From that moment, from the day the Citizens United decision was announced, there has not been a serious piece of climate legislation that any Republican has been willing to sign onto. If you doubt the effects of dark money, take a look at where we are on climate change. In this weird way, the pollution of our democracy is directly connected to the pollution of our atmosphere and oceans.

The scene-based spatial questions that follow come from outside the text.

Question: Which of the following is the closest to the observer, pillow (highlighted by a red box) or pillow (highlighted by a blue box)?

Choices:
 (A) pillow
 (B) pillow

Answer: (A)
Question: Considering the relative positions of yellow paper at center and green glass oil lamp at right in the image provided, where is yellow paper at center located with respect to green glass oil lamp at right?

And, of course, once you open a channel for a dark money influence—an American dark money influence; ExxonMobil, the Koch brothers, Big Pharma, you name it—when you open a dark money channel for that influence to wreak its power, you can’t control who comes through it. Dark is dark. And there is every reason now to believe that foreigners are taking advantage of our dark money channels to exert influence in our elections. I ask unanimous consent to have printed in the record at the end of my remarks an op-ed in Politico entitled ‘‘Foreign Dark Money is Threatening American Democracy,’’ written by former Vice President Biden[2].

Today’s Congressional Review Act measure is a small step. It won’t provide much public disclosure; it will only require that companies and entities that are using these dark money channels continue to report to the IRS. So there is not going to be an enormous difference made here, but there is an enormous difference in which side this body will choose to be on in this vote today on Senator TESTER’s resolution.

It is a very simple and a very stark choice. We can choose, one by one. Each one of us will make this choice today. We can choose to be on the side of dark money. We can choose to decide to be on the side of special interest influence, we can choose to decide to be on the side of whispered threats—I will tell you that dark money and special interest influence and whispered threats have a disgraceful force in this building right now, thanks to Citizens United and the dark money channels that it empowered—or we can choose to be on the side of America as a city on a hill. Why do we call America a city on a hill? Because everyone can see it. And a city on a hill does not do its business through the dark money sewers that run under the city; it does its business in the plain marketplace and open spaces of that city, and that is what we should be for. I ask unanimous consent to have printed in the RECORD a report on this issue by a terrific bipartisan group, called ‘‘Issue One,’’ as a third appendant to my remarks[3].